情報をまとめるために、リゼはレオンに話しかける。
「レオンはどうやって、魔法の秘密に気づいたの?」
レオンは不思議そうに首を傾げた。
「千年前の魔法の文献を、偶然見つけた。それがどうした?」
「白輪教会にとって不都合な秘密……気づいてるのは、私たちだけ?」
「ああ。俺と同じルートでたどり着くのは無理だ。千年前の白輪教会は徹底して書物を焼いてる。ああした文献がもう一つあるとは思えない」
「でも他にもいたんだ。秘密を知る人間は……」
レオンが目を見開く。
「あり得ない。知りえるはずが……」
「レオンは私の身体に魔力を通したとき、『魔導腺の躍動を感じる』って言ってたね。治癒魔法の使い手は、他人の身体に魔力を通す。その中に魔導腺の存在に気づいた人がいてもおかしくないよ」
「無理だ。この国の医療魔術師は人体を知らない。魔力の通し方もメチャクチャだ」
「うん、そうだね……思えばこの国の解剖学書が間違いだらけなのも、白輪教が邪魔したからなのかな?」
「そうかもな。何にせよ、躍動は人体の構造を知り、あの位置に臓器があると想定しないと感じ取れな……」
話している途中で、レオンも気づいたらしい。
人体の構造を知り尽くし、治癒魔法の実践の中で秘密を知れる人間は、存在する。
奇跡の聖女、ステラ・ブラックウェル。
リゼの報告書を熱心に読み込んでくれていたステラは、この国の治癒魔法の使い手で唯一、魔導腺の存在に気づける立場にいる。

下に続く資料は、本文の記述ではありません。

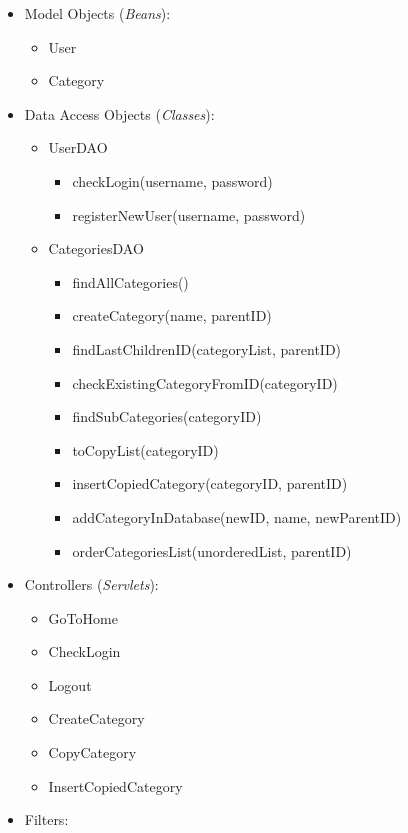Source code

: \begin{itemize}
\tightlist
\item
  Model Objects (\emph{Beans}):

  \begin{itemize}
  \tightlist
  \item
    User
  \item
    Category
  \end{itemize}
\item
  Data Access Objects (\emph{Classes}):

  \begin{itemize}
  \tightlist
  \item
    UserDAO

    \begin{itemize}
    \tightlist
    \item
      checkLogin(username, password)
    \item
      registerNewUser(username, password)
    \end{itemize}
  \item
    CategoriesDAO

    \begin{itemize}
    \tightlist
    \item
      findAllCategories()
    \item
      createCategory(name, parentID)
    \item
      findLastChildrenID(categoryList, parentID)
    \item
      checkExistingCategoryFromID(categoryID)
    \item
      findSubCategories(categoryID)
    \item
      toCopyList(categoryID)
    \item
      insertCopiedCategory(categoryID, parentID)
    \item
      addCategoryInDatabase(newID, name, newParentID)
    \item
      orderCategoriesList(unorderedList, parentID)
    \end{itemize}
  \end{itemize}
\item
  Controllers (\emph{Servlets}):

  \begin{itemize}
  \tightlist
  \item
    GoToHome
  \item
    CheckLogin
  \item
    Logout
  \item
    CreateCategory
  \item
    CopyCategory
  \item
    InsertCopiedCategory
  \end{itemize}
\item
  Filters:


\end{itemize}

「魔法が神様の祝福ではなく、あくまで器官の機能に過ぎない……その秘密を知った人間は殺される……どうしようか、レオン……もし、ステラが目をつけられたら……」
そのとき、玄関ホールの方が少し、騒がしくなった。
リゼがドアを開け、ホールから来たと思しきメイドの一人を呼び止める。
「今日、何かあったんですか? さっき玄関に誰か来てたみたいですけど……」
メイドは一瞬レオンを見て色めきだったが、リゼを目にした瞬間、露骨に見下した態度をとった。
「……ああ、リゼ様には知らされていませんものね」
この家の使用人は解剖の秘密は知らないが、父やベアトリスに同調する形で、リゼを汚らわしい存在として蔑んでいる。
メイドはまるで自慢するような口調で言った。
「昨日の皇太子の誕生祭で、それはそれはやんごとなき身分の方が、ステラ様にご興味をもってくださったんです。その時、今日お迎えに来るの約束をとりつけなさっていて……ああ、さすがはステラ様! ブラックウェル家がさらなる進展を遂げる、貴重なご縁となることでしょう!」
「やんごとなき身分の御方って?」
「白輪教の枢機卿です!」
リゼの顔が曇る。怯えた顔でレオンに向き直る。
「……大変。今すぐ、ステラに……」
メイドは、リゼが自分も枢機卿に会おうとしたものだと、勘違いしたらしい。
「残念でしたね、リゼ様。たった今、枢機卿がステラ様を連れて出たところですよ」
メイドは意地悪そうな笑みを浮かべた。